Start of Passage

73 This is a standard provision, but it would, in the context of this legislative scheme, be unusual for the Parliament to intend to constrain governments so that they were unable to conduct litigation on behalf of their communities and their government proprietary interests in the name of the Crown in right of a State or Territory, especially where it would appear that the Commonwealth is able to do so, and would not be - even on the narrowest reading of s 84 - restricted to the joinder of a "Minister" as a party.
74 Likewise, there are many critical provisions in the Native Title Act which operate on the legislative power of Commonwealth, States and Territories. For example, s 11:
11 Extinguishment of native title
(1) Native title is not able to be extinguished contrary to this Act.
Effect of subsection (1)
(2) An act that consists of the making, amendment or repeal of legislation on or after 1 July 1993 by the Commonwealth, a State or a Territory is only able to extinguish native title:
(a) in accordance with Division 2B (which deals with confirmation of past extinguishment of native title) or Division 3 (which deals with future acts etc. and native title) of Part 2; or
(b) by validating past acts, or intermediate period acts, in relation to the native title.

End of Passage
Start of Records shown

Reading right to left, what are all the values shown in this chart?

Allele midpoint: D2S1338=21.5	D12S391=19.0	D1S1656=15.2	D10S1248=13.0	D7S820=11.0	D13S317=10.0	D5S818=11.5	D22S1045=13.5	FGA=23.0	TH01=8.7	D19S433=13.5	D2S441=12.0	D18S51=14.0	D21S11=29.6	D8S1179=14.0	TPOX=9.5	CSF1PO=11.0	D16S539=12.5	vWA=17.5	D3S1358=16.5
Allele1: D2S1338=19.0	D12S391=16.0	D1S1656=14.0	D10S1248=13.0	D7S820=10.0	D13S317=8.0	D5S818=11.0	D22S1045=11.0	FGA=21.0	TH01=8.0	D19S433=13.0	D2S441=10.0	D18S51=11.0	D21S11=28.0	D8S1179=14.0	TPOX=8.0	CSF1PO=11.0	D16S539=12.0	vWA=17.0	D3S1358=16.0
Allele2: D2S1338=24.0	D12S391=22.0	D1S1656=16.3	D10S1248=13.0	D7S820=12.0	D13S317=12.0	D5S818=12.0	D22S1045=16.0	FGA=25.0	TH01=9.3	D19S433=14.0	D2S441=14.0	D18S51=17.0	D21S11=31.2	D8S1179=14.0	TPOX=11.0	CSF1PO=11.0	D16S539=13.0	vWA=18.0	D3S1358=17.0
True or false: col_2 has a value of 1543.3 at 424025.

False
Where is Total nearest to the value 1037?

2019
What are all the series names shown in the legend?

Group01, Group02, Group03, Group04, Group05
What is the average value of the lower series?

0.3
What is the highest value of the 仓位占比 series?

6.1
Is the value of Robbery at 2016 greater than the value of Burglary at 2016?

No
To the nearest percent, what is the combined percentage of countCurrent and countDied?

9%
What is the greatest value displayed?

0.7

End of Records shown

§ What you should do
Reproduce the native title passage word for word from "74 Likewise, there" to "to this Act.". The listing comes from a separate source.

§ Result of this task
74 Likewise, there are many critical provisions in the Native Title Act which operate on the legislative power of Commonwealth, States and Territories. For example, s 11:
11 Extinguishment of native title
(1) Native title is not able to be extinguished contrary to this Act.